すると星熊童子はもう一発構える。これ以上は危ないと思い、俺は動こうとしたがチェスが星間雲を星熊童子に発動させた。虹の雲に包まれた星熊童子は感電するが星鎧でガードしている。
その間にチェスは起き上がり、両手の氷戦斧を左右に投げ、星熊童子に突進する。星熊童子は星間雲を吹き飛ばし、拳を構えようとする。
「グォオオオオオ!」
しかし拳を放つ前にチェスが星氷爪で止めた。星震にはこんな弱点があるのか。その後、殴り合いに投入し、お互いに星鎧が砕ける。この瞬間をチェスは狙っていた。
チェスが星熊童子の拳を後ろに下がることで避けると雄叫びを上げて、地面を両手で叩く。すると地面から雪が発生し、それが雪崩となり星熊童子に襲い掛かった。
「グォオオオオ!?」
雪崩に流された星熊童子が雪から顔を出すと両手に氷戦斧を構えているチェスの姿があった。
「グォオオオオ!」
チェスのグランアックスが決まり、勝負あり。
「グォオー!」
チェスの勝利を雄叫びを上げる。余程勝利が嬉しいんだと思う。同じ星の熊同士。負けられない戦いだったのだろう。手を出さなくてよかった。解体すると外れ。うん。なんとなく金童子で解体成功したからなんとなく分かっていたさ。

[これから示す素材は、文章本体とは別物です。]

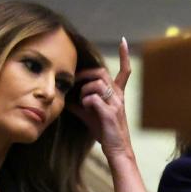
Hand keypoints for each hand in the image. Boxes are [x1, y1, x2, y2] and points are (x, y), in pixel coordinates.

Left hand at [69, 37, 132, 158]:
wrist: (117, 150)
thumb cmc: (106, 132)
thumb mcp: (91, 115)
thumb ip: (80, 103)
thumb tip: (65, 97)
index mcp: (117, 95)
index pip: (125, 71)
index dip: (124, 56)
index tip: (123, 42)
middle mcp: (119, 97)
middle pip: (102, 73)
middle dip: (85, 75)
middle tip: (75, 82)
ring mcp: (115, 105)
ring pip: (97, 84)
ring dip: (84, 90)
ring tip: (82, 101)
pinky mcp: (110, 114)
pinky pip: (94, 98)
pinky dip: (85, 101)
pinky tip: (84, 107)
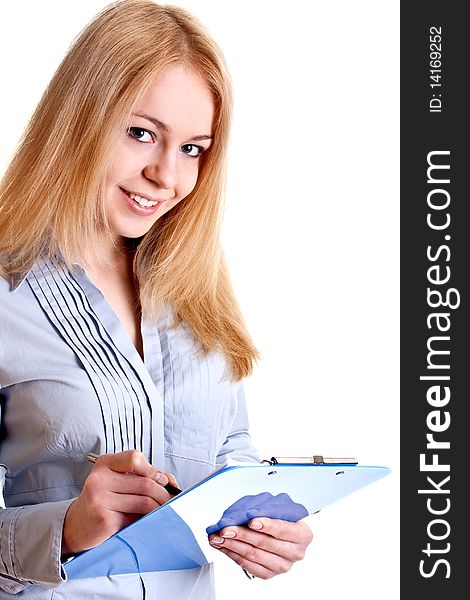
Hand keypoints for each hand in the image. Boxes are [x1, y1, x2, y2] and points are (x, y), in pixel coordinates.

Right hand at [62, 450, 177, 555]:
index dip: (153, 469)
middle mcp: (99, 479)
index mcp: (104, 464)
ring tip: (163, 510)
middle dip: (164, 493)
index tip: (162, 480)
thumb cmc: (103, 501)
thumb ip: (143, 476)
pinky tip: (147, 520)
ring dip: (159, 507)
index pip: (134, 458)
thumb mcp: (119, 481)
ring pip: (144, 500)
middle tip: (171, 500)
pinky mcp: (104, 520)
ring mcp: (99, 499)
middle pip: (145, 482)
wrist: (76, 526)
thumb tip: (169, 480)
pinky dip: (148, 519)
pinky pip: (136, 517)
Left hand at [208, 517, 312, 578]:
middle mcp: (294, 552)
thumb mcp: (281, 508)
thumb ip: (267, 509)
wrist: (287, 533)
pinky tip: (223, 545)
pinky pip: (247, 565)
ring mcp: (282, 565)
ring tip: (218, 536)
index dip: (266, 525)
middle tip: (226, 528)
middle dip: (241, 534)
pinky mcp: (268, 574)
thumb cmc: (283, 518)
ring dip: (232, 544)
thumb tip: (245, 512)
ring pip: (253, 555)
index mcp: (302, 534)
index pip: (283, 530)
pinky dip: (232, 554)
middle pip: (264, 543)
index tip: (251, 520)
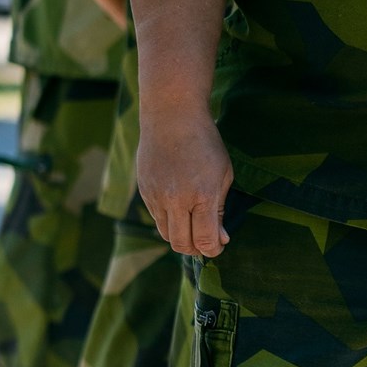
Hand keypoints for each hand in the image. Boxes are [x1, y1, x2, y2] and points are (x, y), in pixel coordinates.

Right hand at [137, 111, 232, 256]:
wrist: (172, 117)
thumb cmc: (205, 143)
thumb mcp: (223, 174)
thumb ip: (220, 210)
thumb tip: (221, 239)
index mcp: (202, 195)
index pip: (204, 240)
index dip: (213, 249)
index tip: (219, 245)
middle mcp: (176, 199)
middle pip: (181, 244)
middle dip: (195, 249)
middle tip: (205, 241)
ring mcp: (156, 196)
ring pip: (165, 233)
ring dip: (180, 236)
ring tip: (193, 225)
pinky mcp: (144, 191)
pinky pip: (156, 217)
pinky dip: (169, 220)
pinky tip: (180, 207)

結構ダメージと魔力を使ってしまったから料理バフがてら、また休憩。
「防げるなら最初から防がないとダメなの!」
「ガ、ガウ…」
アリナがチェスに説教していた。
「チェスは勝ったんだ。それでいいんじゃないか?」
「お兄様は黙ってて欲しいの! お兄様は本当にダメなことをしたときに物凄い形相でむぐ!?」
イオンたちがアリナの口を閉じた。しかし少し遅かった。
「物凄い形相でなんだ? 詳しく聞かせて貰おうか? アリナ」
「い、今はチェスさんを怒っている最中だからそれはまた後で」
「そうか。なら物凄い形相とやらで待っててやるよ」
「まぁまぁ。タクトさん。時間がないんじゃありませんか?」
そこを突かれると待てないな。
「はぁ…そうだな。休憩も済んだし、行くぞ」
「流石イオンお姉様なの」
「ふふ。これが経験の差ですよ。アリナ」
「これは帰ったら、お兄様取扱説明書にメモするの」
アリナはそれを作って何をしたいんだろう。そんなことを考えながら俺たちはイベントの最後、酒吞童子と茨木童子がいるところに向かった。